Is growing the economy in a green way the best way to save the planet? While environmentalists agree that spewing carbon emissions into the atmosphere faster than Usain Bolt running the 100m dash at the Olympics is never a good thing, the debate about growing an economy often divides. Currently levels are at 392 parts per million (ppm), far above the 350 ppm level that is considered safe by analysts, yet lower than previous levels this year, according to co2now.org.
One one side of the debate, you have bright green environmentalists. These in this group I consider some economists, venture capitalists helping to support clean technology and renewable energy initiatives, the entrepreneurs who are innovating clean-tech products, advocates, and those who work in the industry. They believe the concerns of climate change, reinventing manufacturing, how we get our energy, and how we do business will solve our problems. Examples of people in this group include: Al Gore, economist Nicholas Stern, Elon Musk and author Ron Pernick. Often people within this group have a background in the information technology sector and have a firm grasp of not only how technology works, but how the dot-com boom laid the foundation for the rise in clean technology within the past 15 years.
On the other hand, there is the dark green group. They are not keen on economic growth. They believe that all of the concerning environmental problems of the day are all related to consumption. This group often believes in very simplistic solutions, including more urban density, riding your bike, eating local, not buying from Wal-Mart, etc. Some of the well-known dark green advocates include Bill McKibben, and Ozzie Zehner.
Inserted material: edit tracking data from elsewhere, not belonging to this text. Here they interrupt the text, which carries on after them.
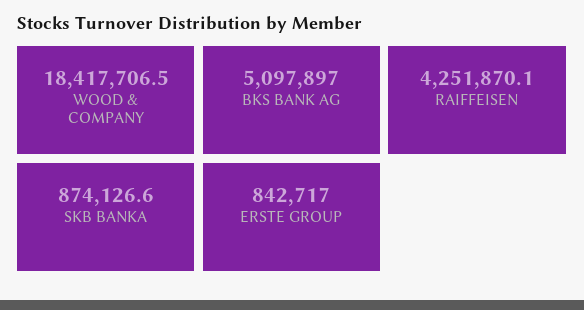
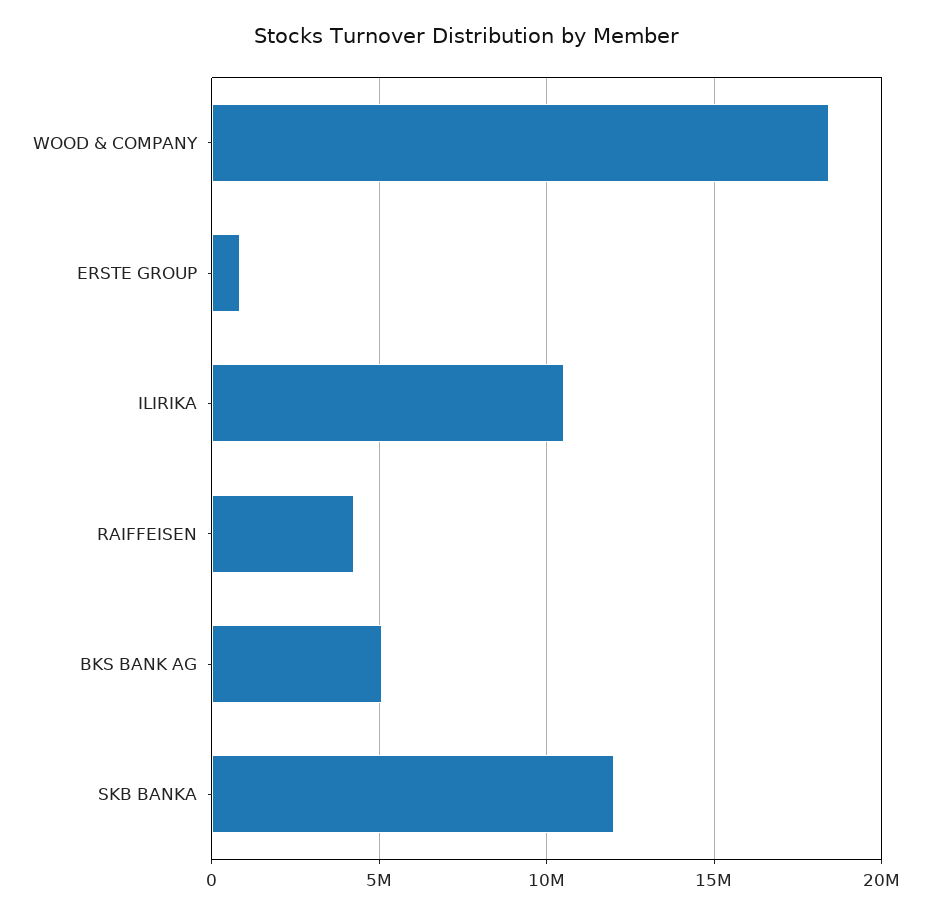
SKB BANKA: 874126.6 -> 12000000
ILIRIKA: none -> 10500000

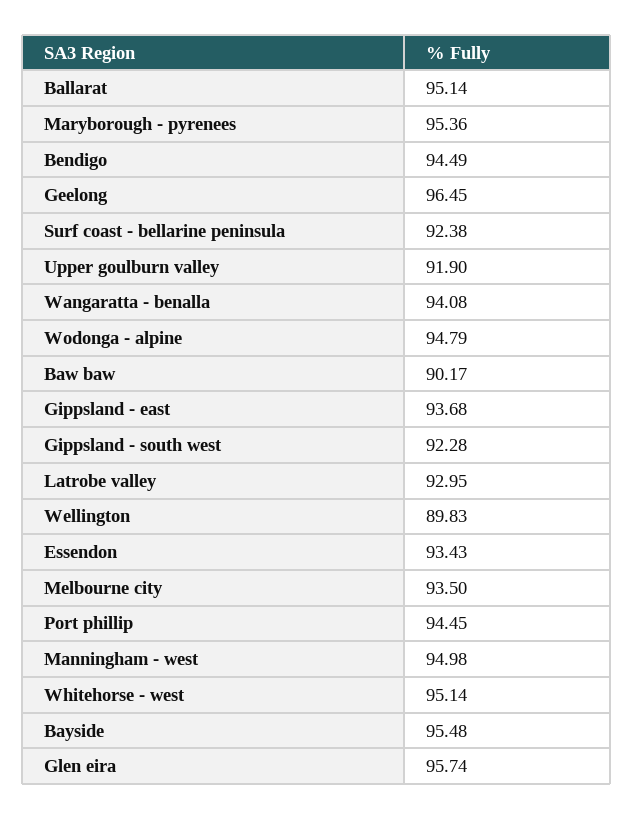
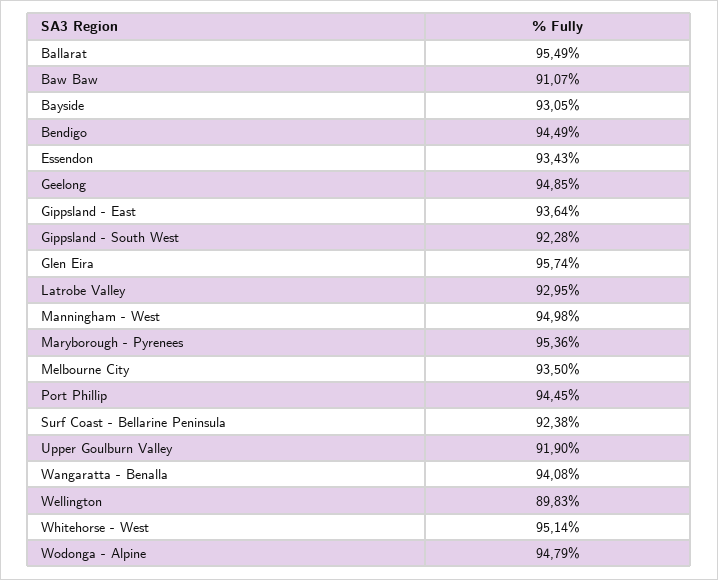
Ballarat: 95.14 -> 95.49
Geelong: 96.45 -> 94.85
Baw baw: 90.17 -> 91.07
Gippsland - east: 93.68 -> 93.64
Bayside: 95.48 -> 93.05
Now don’t get me wrong, dark green advocates are often some of the best when it comes to critiquing the problems with climate change. In fact, Bill McKibben is a guy I respect and admire for his work. His 2010 Earth, which I got a year later in paper back is a great piece of work on the problem. His most recent Rolling Stone article called “Global Warming’s Terrifying New Math,” lays out the stark, terrifying problems that lay ahead.
However, this is where McKibben is often off base with his solutions. His book Eaarth, advocates for more localization, limiting economic growth, and riding your bike, organic farming, etc.
That is just great Bill, just great. However, solutions by Bill McKibben and other dark green environmentalists will only alienate emerging market countries. These countries are finally starting to get themselves out of poverty. Look at the growth rates in China, Brazil , India, who thanks to globalization are starting to see the size of their middle classes increase. That is important. In fact, China leads the way in the global clean energy sector, according to a Znet article in June, 2012.
With 9 billion people set to be living on this nice round planet by 2050, it’s very highly unlikely people are going to turn off their air conditioners, video games, stop flying in order to save the planet.
Nicholas Stern, while endorsing the need to get Eaarth’s emission’s to 350ppm, criticized McKibben’s hyper-uber local approach two years ago:
“But while McKibben describes how climate change is affecting his home state of Vermont, he misses the opportunity to highlight the fact that those who are being hit hardest and soonest are poor and vulnerable people in developing countries. In this respect, his attack on economic growth, while perhaps having some appeal for those living comfortably in the rich countries, provides no realistic way forward for developing countries. For billions of people, economic development is the only way out of poverty and McKibben will alienate many with his dismissal of the concept of sustainable growth. There is no doubt that economic development must be understood as much more than rising consumption as conventionally measured. At the same time we must see that advances in education, health, environment, and other dimensions of development are, in many circumstances, much easier to realize if consumption and income are growing.”
Stern is bang on with the need for economic development to lift developing nations out of poverty. Renewable energy and clean technologies are the solution. Industries like wind and solar have been a part of China’s economic boom, along investments in electric vehicles. India is slowly putting money into wind and solar also. Brazil has one of the largest biofuel markets in the world and is also advancing their wind market, too.
So, growing new industries that limit carbon pollution, create new jobs and educational opportunities is our best hope, not just growing local and riding bikes all year long.
Is green growth the solution, the problem, or a combination of both hyper local and economic growth?